TheGangsAllHere wrote:Thank you for writing this.
Thank you so much for replying! I hear you on the “not abused enough to qualify for diagnosis” issue. I can’t get a PTSD diagnosis because I am apparently “not afraid of dying enough to qualify for diagnosis.” I am actually constantly afraid because ***TRIGGER WARNING***
I keep having suicidal ideation for not getting help and getting stigmatized with misdiagnosis. I am afraid I will get to the point where I don’t merely think about it, but I totally don’t want to die.***TRIGGER OFF***
What clinical research essentially says is that caregivers who emotionally neglect or emotionally abuse (name-calling, verbal threats, blackmail, etc.) are also much more likely to use other forms of abuse/neglect, so most, but certainly not all, children who were emotionally neglected also got physically or sexually abused, or at least physically neglected. The presence of these much more obvious forms of abuse then obscures the emotional neglect, and it is often believed there was no emotional neglect. However, when people physically and sexually abused as children are questioned using carefully designed study questionnaires, the majority report emotional neglect and/or emotional abuse.
What researchers have been looking at in recent years is what types of neglect/abuse are shared by the majority of people with dissociative disorders—emotional neglect came out on top. They also looked at the minority of people who were only subjected to a single form of abuse or neglect, and screened them per category of abuse to establish what proportion of each filled the criteria for a dissociative disorder (DID is what they are most interested in). It turns out that the category that has the highest proportion of dissociative disorders is emotinal neglect. In fact, much to their surprise, they found that sexual and physical abuse were the categories of single form of abuse that had the lowest proprtion of people with a dissociative disorder. Emotional abuse and physical neglect apparently cause more long-term harm than physical and sexual abuse. If memory serves, one study even sums up by saying that the common denominator is emotional neglect, and it is shared by dissociative individuals much more widely than it is in other psychiatric entities. This points, again, to an attachment issue rather than an abuse issue.

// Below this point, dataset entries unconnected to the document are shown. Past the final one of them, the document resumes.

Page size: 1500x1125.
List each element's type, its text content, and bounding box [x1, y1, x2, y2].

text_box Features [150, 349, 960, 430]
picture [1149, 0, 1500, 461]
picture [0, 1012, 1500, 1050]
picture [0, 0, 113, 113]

It is easy to see why society is mistaken about which forms of abuse do the most damage: since it is very rare that a child is only subjected to one form of abuse, we tend to assume that X child has DID because of physical abuse and Y child because of sexual abuse. But we don’t realize that both X and Y children were also subjected to emotional neglect, and that if we removed the emotional neglect, the damage would have been, in most but not all cases, much inferior to the damage that would have resulted if we kept emotional neglect and removed physical/sexual abuse instead.
I will try to find those papers again so that people in your shoes can cite them. Most of them are behind a paywall but abstracts are usually free and summarize the findings.